[llvm-dev] Libfuzzer depending on uninitialized debug info

Thu Dec 1 11:08:20 PST 2016

TL;DR:  LibFuzzer appears to depend on debug-info source locations for
whatever IR instrumentation it uses; however, that instrumentation does
not have proper source locations attached to it, leading to potentially
incorrect reporting.  The short-term fix is to make sure the debug info
it needs is actually set up; the long-term fix is not to rely on debug
info, because some optimizations will (correctly) erase it.

The long version:

When Clang generates IR with debug info, one thing it does is attach a
source location to most IR instructions.  This source location (at least
in principle) is carried through optimizations, SelectionDAG, MachineIR,
assembler source, and ultimately ends up in the "line table" in the
object file.  The line table describes a mapping from the virtual
addresses of instructions to source locations, which is very useful to
debuggers and other tools.

Not all IR instructions have a source location attached to them.  When
that happens, no specific line-table record is emitted for any machine
instruction produced from that IR instruction.  In DWARF, that means you
assume the instruction belongs to the same source location as the
instruction that precedes it in memory.

This is a problem when the first instruction in a machine-basic-block has
no explicit source location, because it implicitly inherits the source
location of the last instruction of the basic block that precedes it in 
memory.  That means, the source location is entirely at the mercy of 
block layout and other optimizations.

In effect, the source location for that instruction is UNINITIALIZED.

In r288283, I committed a patch that explicitly initialized the line
number for some instructions to line 0.  The DWARF spec says that line 0
means there is no specific source location for the instruction.

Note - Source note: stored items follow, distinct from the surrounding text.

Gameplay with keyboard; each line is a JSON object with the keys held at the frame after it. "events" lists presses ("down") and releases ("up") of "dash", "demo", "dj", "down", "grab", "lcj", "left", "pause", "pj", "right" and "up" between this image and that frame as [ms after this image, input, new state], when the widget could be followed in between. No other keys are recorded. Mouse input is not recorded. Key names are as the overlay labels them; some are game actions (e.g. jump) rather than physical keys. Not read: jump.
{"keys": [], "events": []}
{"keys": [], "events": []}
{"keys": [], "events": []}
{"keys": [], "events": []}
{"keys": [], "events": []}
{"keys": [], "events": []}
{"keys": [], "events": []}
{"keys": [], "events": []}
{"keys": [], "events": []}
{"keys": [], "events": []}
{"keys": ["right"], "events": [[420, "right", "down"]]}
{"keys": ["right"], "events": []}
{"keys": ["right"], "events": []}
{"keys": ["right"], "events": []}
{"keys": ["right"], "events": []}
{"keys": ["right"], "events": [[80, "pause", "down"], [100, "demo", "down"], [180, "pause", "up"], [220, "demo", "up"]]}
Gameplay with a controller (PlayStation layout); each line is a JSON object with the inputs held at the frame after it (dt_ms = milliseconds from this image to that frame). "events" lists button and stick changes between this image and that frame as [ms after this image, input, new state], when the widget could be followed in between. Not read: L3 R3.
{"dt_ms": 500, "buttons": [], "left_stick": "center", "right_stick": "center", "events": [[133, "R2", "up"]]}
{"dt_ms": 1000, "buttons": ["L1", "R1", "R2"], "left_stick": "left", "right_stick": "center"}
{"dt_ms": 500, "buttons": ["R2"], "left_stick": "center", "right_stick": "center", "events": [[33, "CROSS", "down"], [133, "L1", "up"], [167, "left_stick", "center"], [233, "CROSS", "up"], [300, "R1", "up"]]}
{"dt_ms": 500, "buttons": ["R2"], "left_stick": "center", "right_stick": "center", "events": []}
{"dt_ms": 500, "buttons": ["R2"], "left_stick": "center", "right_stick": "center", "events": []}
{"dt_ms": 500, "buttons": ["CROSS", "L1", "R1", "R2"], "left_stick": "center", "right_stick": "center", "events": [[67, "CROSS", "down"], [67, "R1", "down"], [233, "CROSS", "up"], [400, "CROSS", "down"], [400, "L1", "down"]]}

Debuggers
and other tools generally respond to this looking *forward* in the 
instruction stream to find the *next* instruction with an explicit non-0
location, rather than backward to the *previous* instruction with an 
explicit location.

This caused a libFuzzer test to fail, because it depended on seeing a
real source location for something, and got line 0 instead.  This tells
me libFuzzer is depending on an uninitialized source location.  Kostya
backed out that patch for me, but we really want to have it for improved 
debugger single-stepping behavior.

I am unclear on what instrumentation the fuzzer is using, although the
instructions for building it suggest it's ASAN instrumentation. Whatever 
it is, either the instrumentation should use its own source-location 
information scheme, or it should initialize the debug info that it is 
depending on.

Note that debug info is not necessarily reliable in the face of
optimization.  If two blocks with different source locations get merged, 
most likely the source location will be zeroed (and that's not my patch, 
that's optimization-specific behavior).  Therefore, I would recommend 
that fuzzer/asan/whoever stop relying on debug info for source locations,
if we want all that to work on optimized code.

In the short term it's probably easier to find places where the
instrumentation is missing debug info, and add it.  But that's not going 
to be reliable for optimized code.
--paulr